• What this task involves: Can you retype every line of the material below word for word, keeping each line break where it falls?
|---|
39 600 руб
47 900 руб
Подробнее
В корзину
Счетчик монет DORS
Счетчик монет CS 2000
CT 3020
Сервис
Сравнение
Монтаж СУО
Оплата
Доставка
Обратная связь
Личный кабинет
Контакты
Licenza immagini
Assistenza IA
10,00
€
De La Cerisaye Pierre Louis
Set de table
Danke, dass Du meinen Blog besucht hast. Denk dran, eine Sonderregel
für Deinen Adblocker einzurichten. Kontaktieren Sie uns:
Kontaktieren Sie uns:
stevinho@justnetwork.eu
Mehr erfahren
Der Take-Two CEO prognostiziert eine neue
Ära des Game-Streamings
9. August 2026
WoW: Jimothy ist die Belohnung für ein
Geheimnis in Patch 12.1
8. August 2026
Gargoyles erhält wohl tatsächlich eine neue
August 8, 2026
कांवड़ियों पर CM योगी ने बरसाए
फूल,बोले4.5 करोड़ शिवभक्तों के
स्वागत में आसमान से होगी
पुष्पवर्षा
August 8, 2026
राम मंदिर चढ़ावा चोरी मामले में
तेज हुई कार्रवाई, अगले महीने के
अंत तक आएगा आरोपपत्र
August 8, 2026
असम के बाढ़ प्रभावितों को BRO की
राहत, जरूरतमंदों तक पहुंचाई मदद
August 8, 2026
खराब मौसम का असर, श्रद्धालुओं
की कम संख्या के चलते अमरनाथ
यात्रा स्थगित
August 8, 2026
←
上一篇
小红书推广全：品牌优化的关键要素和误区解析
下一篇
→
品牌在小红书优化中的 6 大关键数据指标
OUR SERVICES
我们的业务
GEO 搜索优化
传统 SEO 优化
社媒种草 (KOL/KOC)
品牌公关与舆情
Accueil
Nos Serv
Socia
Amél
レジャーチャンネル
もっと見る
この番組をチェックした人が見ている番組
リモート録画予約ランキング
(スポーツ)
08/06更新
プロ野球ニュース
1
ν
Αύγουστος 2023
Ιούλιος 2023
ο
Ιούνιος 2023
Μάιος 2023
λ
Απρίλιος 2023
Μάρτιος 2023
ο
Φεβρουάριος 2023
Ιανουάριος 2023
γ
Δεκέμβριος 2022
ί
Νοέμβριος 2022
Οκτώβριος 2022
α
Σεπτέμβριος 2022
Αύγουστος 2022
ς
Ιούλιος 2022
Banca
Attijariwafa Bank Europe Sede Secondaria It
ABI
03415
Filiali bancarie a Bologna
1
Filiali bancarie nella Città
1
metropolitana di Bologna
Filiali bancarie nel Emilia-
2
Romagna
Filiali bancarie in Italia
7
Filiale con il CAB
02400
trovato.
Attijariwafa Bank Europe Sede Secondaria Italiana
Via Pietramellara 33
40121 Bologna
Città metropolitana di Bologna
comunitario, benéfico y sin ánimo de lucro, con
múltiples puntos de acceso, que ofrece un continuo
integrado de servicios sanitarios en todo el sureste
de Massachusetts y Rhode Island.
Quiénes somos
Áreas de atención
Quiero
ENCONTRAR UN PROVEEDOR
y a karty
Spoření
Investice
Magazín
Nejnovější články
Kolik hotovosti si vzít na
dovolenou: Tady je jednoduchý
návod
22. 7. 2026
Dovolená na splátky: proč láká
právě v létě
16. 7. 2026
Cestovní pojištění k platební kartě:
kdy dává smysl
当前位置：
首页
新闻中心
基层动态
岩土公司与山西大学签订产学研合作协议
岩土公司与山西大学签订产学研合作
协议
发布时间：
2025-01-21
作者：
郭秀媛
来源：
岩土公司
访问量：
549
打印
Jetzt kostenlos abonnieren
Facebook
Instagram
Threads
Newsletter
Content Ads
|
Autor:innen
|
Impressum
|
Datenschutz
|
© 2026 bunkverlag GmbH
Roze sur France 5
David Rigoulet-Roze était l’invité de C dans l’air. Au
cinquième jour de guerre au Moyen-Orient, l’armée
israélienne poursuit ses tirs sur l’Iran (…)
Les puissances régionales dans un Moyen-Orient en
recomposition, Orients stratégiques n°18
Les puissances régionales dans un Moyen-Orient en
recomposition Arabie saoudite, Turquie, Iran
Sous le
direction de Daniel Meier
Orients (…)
|---|
• Task response:
39 600 руб
47 900 руб
Подробнее
В корзину
Счетчик монет DORS
Счетчик монет CS 2000
CT 3020
Сервис
Сравнение
Монтаж СУО
Оплата
Доставка
Обратная связь
Личный кабинет
Контакты
Licenza immagini
Assistenza IA
10,00
€
De La Cerisaye Pierre Louis
Set de table
Danke, dass Du meinen Blog besucht hast. Denk dran, eine Sonderregel
für Deinen Adblocker einzurichten. Kontaktieren Sie uns:
Kontaktieren Sie uns:
stevinho@justnetwork.eu
Mehr erfahren
Der Take-Two CEO prognostiziert eine neue
Ära des Game-Streamings
9. August 2026
WoW: Jimothy ist die Belohnung für ein
Geheimnis in Patch 12.1
8. August 2026
Gargoyles erhält wohl tatsächlich eine neue
August 8, 2026
कांवड़ियों पर CM योगी ने बरसाए
फूल,बोले4.5 करोड़ शिवभक्तों के
स्वागत में आसमान से होगी
पुष्पवर्षा
August 8, 2026
राम मंदिर चढ़ावा चोरी मामले में
तेज हुई कार्रवाई, अगले महीने के
अंत तक आएगा आरोपपत्र
August 8, 2026
असम के बाढ़ प्रभावितों को BRO की
राहत, जरूरतमंदों तक पहुंचाई मदद
August 8, 2026
खराब मौसम का असर, श्रद्धालुओं
की कम संख्या के चलते अमरनाथ
यात्रा स्थगित
August 8, 2026
←
上一篇
小红书推广全：品牌优化的关键要素和误区解析
下一篇
→
品牌在小红书优化中的 6 大关键数据指标
OUR SERVICES
我们的业务
GEO 搜索优化
传统 SEO 优化
社媒种草 (KOL/KOC)
品牌公关与舆情
Accueil
Nos Serv
Socia
Amél
レジャーチャンネル
もっと見る
この番組をチェックした人が見ている番組
リモート録画予約ランキング
(スポーツ)
08/06更新
プロ野球ニュース
1
ν
Αύγουστος 2023
Ιούλιος 2023
ο
Ιούνιος 2023
Μάιος 2023
λ
Απρίλιος 2023
Μάρτιος 2023
ο
Φεβρουάριος 2023
Ιανουάριος 2023
γ
Δεκέμβριος 2022
ί
Νοέμβριος 2022
Οκτώβριος 2022
α
Σεπτέμβριος 2022
Αύγουστος 2022
ς
Ιούλιος 2022
Banca
Attijariwafa Bank Europe Sede Secondaria It
ABI
03415
Filiali bancarie a Bologna
1
Filiali bancarie nella Città
1
metropolitana di Bologna
Filiali bancarie nel Emilia-
2
Romagna
Filiali bancarie in Italia
7
Filiale con il CAB
02400
trovato.
Attijariwafa Bank Europe Sede Secondaria Italiana
Via Pietramellara 33
40121 Bologna
Città metropolitana di Bologna
comunitario, benéfico y sin ánimo de lucro, con
múltiples puntos de acceso, que ofrece un continuo
integrado de servicios sanitarios en todo el sureste
de Massachusetts y Rhode Island.
Quiénes somos
Áreas de atención
Quiero
ENCONTRAR UN PROVEEDOR
y a karty
Spoření
Investice
Magazín
Nejnovější články
Kolik hotovosti si vzít na
dovolenou: Tady je jednoduchý
návod
22. 7. 2026
Dovolená na splátky: proč láká
právě v létě
16. 7. 2026
Cestovní pojištění k platební kartě:
kdy dává smysl
当前位置：
首页
新闻中心
基层动态
岩土公司与山西大学签订产学研合作协议
岩土公司与山西大学签订产学研合作
协议
发布时间：
2025-01-21
作者：
郭秀媛
来源：
岩土公司
访问量：
549
打印
Jetzt kostenlos abonnieren
Facebook
Instagram
Threads
Newsletter
Content Ads
|
Autor:innen
|
Impressum
|
Datenschutz
|
© 2026 bunkverlag GmbH
Roze sur France 5
David Rigoulet-Roze était l’invité de C dans l’air. Au
cinquième jour de guerre au Moyen-Orient, l’armée
israélienne poursuit ses tirs sur l’Iran (…)
Les puissances régionales dans un Moyen-Orient en
recomposition, Orients stratégiques n°18
Les puissances régionales dans un Moyen-Orient en
recomposition Arabie saoudite, Turquie, Iran
Sous le
direction de Daniel Meier
Orients (…)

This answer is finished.